▶ _Records shown_:
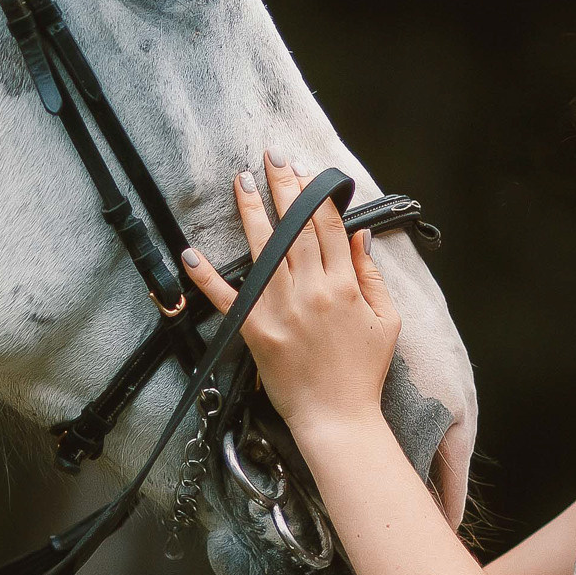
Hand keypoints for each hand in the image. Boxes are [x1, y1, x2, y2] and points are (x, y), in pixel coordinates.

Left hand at [181, 150, 401, 437]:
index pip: (327, 227)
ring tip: (242, 180)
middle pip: (294, 228)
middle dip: (282, 187)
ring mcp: (279, 310)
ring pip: (263, 250)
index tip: (304, 169)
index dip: (316, 194)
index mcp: (344, 287)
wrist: (338, 418)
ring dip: (251, 212)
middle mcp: (310, 292)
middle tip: (271, 156)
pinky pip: (227, 298)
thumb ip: (370, 275)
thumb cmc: (363, 373)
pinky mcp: (255, 331)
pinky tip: (190, 253)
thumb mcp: (385, 320)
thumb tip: (358, 235)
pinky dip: (206, 277)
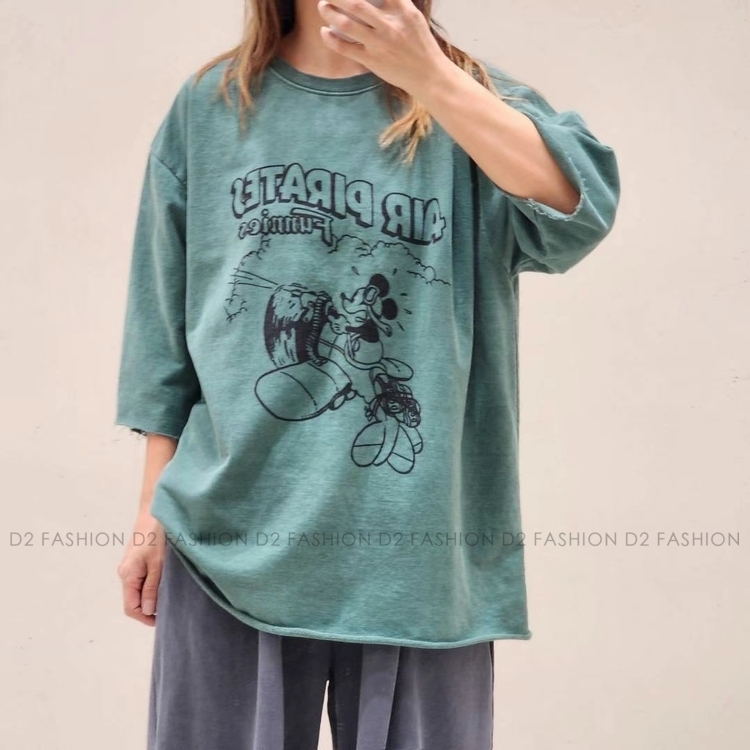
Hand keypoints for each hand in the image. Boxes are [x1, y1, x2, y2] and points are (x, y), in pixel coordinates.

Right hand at [117, 511, 165, 625]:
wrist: (155, 510)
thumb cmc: (157, 536)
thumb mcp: (157, 563)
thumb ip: (152, 587)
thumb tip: (148, 611)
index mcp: (127, 575)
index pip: (131, 607)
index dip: (145, 617)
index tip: (162, 619)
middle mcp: (125, 573)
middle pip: (133, 601)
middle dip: (149, 609)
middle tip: (168, 609)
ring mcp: (130, 566)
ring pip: (137, 591)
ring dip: (151, 597)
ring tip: (168, 596)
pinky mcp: (136, 560)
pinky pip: (141, 580)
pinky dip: (151, 586)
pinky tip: (164, 583)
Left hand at [317, 0, 445, 94]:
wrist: (428, 76)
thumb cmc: (420, 46)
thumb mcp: (414, 18)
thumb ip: (399, 3)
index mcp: (402, 11)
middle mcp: (389, 25)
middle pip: (356, 4)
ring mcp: (379, 43)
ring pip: (347, 24)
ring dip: (330, 12)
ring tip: (323, 6)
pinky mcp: (372, 60)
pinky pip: (345, 47)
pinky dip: (331, 39)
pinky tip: (325, 32)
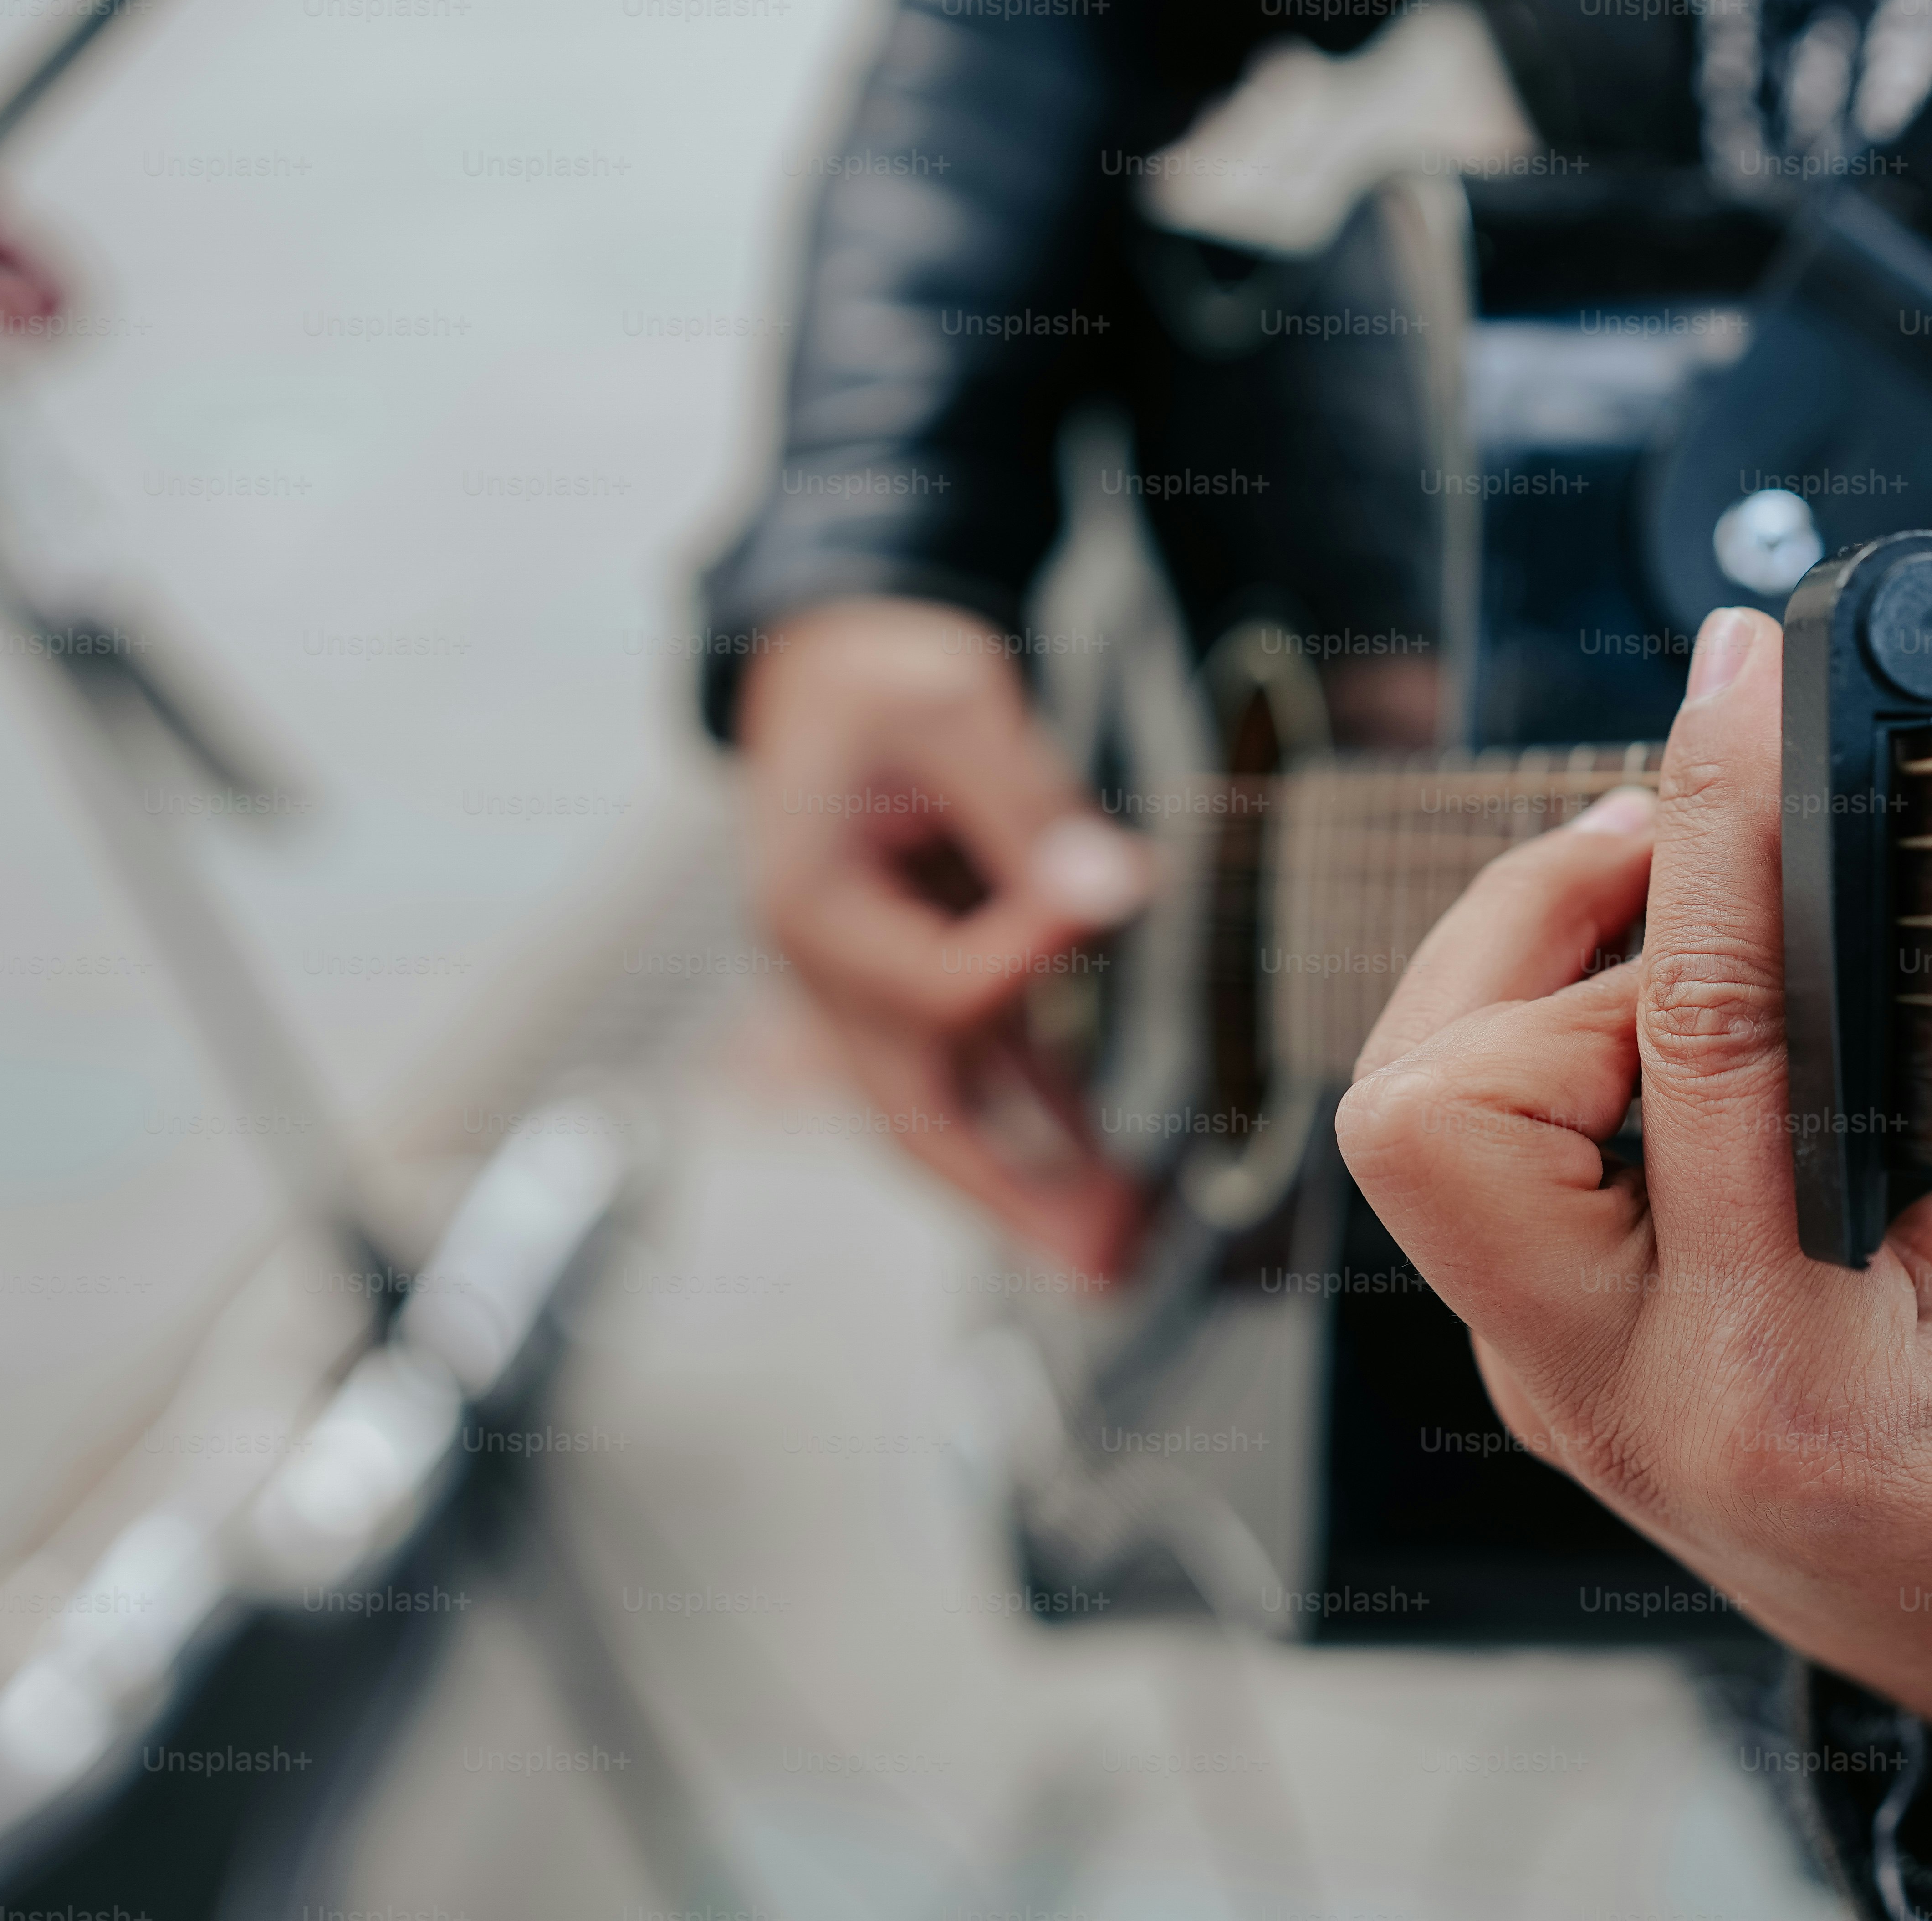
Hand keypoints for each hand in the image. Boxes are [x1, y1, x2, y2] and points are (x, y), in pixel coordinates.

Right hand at [740, 598, 1150, 1276]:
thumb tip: (1110, 890)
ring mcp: (869, 988)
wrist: (827, 666)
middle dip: (1009, 1195)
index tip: (1106, 893)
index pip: (934, 981)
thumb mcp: (947, 701)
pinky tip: (1109, 1166)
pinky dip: (1042, 1121)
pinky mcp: (917, 980)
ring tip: (1122, 1250)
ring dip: (1031, 1183)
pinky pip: (981, 1072)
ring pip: (947, 1114)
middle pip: (912, 1113)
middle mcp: (828, 970)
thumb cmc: (880, 674)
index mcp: (809, 904)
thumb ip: (1021, 799)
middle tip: (1104, 1264)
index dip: (1027, 950)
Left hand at [1335, 608, 1931, 1755]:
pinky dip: (1535, 1028)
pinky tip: (1652, 991)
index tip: (1744, 680)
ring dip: (1520, 964)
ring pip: (1415, 1114)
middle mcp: (1615, 1388)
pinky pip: (1461, 1148)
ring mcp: (1545, 1371)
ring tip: (1667, 888)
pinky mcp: (1524, 1340)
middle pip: (1441, 1109)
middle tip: (1683, 834)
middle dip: (1546, 924)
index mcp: (1781, 1382)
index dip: (1724, 833)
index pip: (1705, 1048)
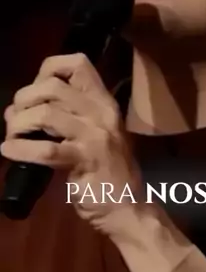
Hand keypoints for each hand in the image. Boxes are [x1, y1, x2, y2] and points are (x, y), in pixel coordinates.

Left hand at [1, 53, 141, 234]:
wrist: (128, 207)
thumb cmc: (107, 172)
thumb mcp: (93, 135)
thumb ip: (62, 118)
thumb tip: (16, 110)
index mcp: (104, 102)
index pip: (77, 63)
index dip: (47, 70)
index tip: (36, 91)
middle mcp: (102, 113)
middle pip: (52, 86)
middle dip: (24, 99)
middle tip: (16, 119)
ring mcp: (95, 136)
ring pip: (45, 114)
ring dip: (18, 124)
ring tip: (12, 136)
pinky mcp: (85, 160)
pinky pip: (46, 150)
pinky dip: (20, 149)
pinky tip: (9, 151)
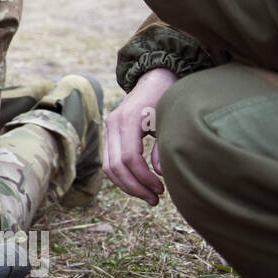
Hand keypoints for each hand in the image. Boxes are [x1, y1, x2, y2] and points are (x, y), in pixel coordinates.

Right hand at [104, 68, 177, 204]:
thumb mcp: (169, 121)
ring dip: (127, 185)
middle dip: (134, 187)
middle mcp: (113, 124)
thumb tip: (158, 173)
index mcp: (129, 120)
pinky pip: (110, 160)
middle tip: (155, 200)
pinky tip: (140, 183)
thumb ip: (163, 148)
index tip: (161, 189)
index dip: (143, 178)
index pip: (128, 158)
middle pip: (114, 166)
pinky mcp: (110, 133)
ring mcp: (109, 128)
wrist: (155, 78)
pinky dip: (123, 175)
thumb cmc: (167, 98)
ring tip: (149, 196)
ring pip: (109, 166)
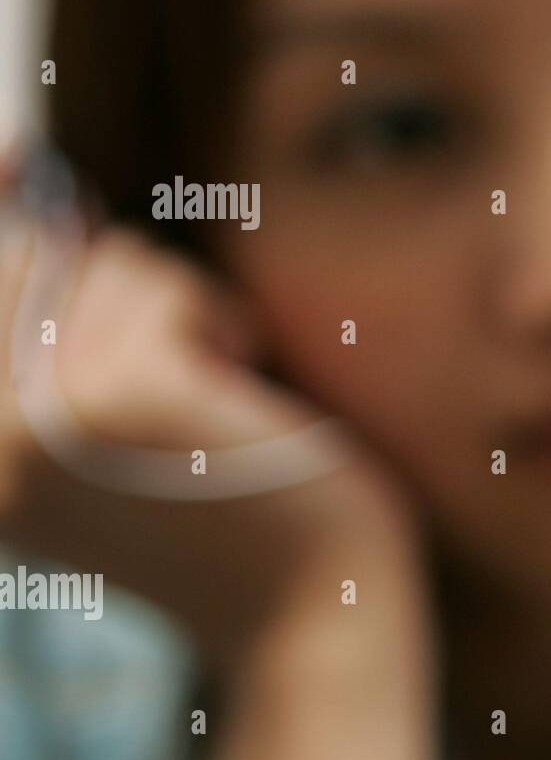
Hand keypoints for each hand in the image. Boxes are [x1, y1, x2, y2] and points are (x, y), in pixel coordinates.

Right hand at [0, 161, 438, 759]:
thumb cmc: (231, 510)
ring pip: (109, 269)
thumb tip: (16, 164)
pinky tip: (238, 386)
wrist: (310, 607)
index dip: (15, 227)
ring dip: (182, 312)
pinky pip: (163, 289)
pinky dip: (213, 321)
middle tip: (185, 363)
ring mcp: (41, 419)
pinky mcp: (121, 397)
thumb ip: (51, 328)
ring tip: (214, 394)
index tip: (14, 152)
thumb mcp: (110, 424)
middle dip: (123, 289)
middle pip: (30, 261)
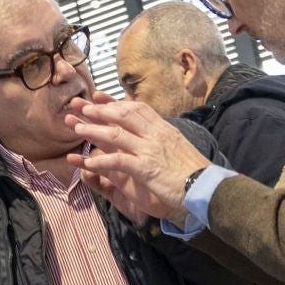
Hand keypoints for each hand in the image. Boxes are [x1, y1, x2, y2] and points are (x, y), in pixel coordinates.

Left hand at [63, 94, 208, 223]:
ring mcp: (150, 151)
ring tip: (76, 129)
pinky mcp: (146, 170)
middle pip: (122, 116)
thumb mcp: (180, 148)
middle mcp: (155, 136)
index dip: (116, 102)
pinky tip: (86, 163)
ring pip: (115, 135)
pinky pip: (118, 162)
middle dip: (99, 111)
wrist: (208, 188)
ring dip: (93, 131)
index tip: (99, 96)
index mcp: (164, 129)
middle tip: (80, 107)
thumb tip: (157, 133)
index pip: (136, 108)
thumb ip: (165, 139)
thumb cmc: (196, 173)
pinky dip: (100, 162)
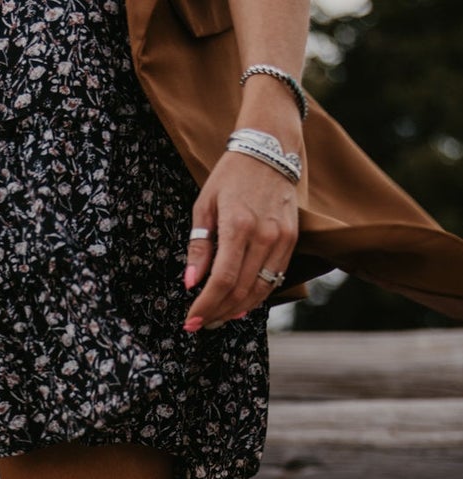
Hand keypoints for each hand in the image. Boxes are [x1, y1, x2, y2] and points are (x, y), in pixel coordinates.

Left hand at [182, 149, 298, 330]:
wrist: (269, 150)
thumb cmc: (231, 176)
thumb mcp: (204, 206)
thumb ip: (199, 248)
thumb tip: (190, 283)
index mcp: (238, 225)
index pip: (222, 280)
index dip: (205, 306)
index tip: (191, 321)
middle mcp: (264, 235)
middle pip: (240, 291)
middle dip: (217, 313)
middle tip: (200, 324)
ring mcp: (281, 239)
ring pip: (259, 291)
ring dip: (236, 310)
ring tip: (217, 318)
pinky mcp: (292, 240)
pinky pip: (274, 279)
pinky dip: (256, 297)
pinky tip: (240, 305)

▶ _Work item_:
Starting at the line that contains "middle pip: (240, 291)", repeat each line exactly through the last one in the listing. Include both of those lines and nothing more.

▶ _Result_:
middle pip: (240, 291)
middle dip: (217, 313)
middle tip: (200, 324)
ring mcp: (281, 239)
ring pip: (259, 291)
ring dip: (236, 310)
ring tip: (217, 318)
pinky mcp: (292, 240)
pinky pip: (274, 279)
pinky dip: (256, 297)
pinky tip: (240, 305)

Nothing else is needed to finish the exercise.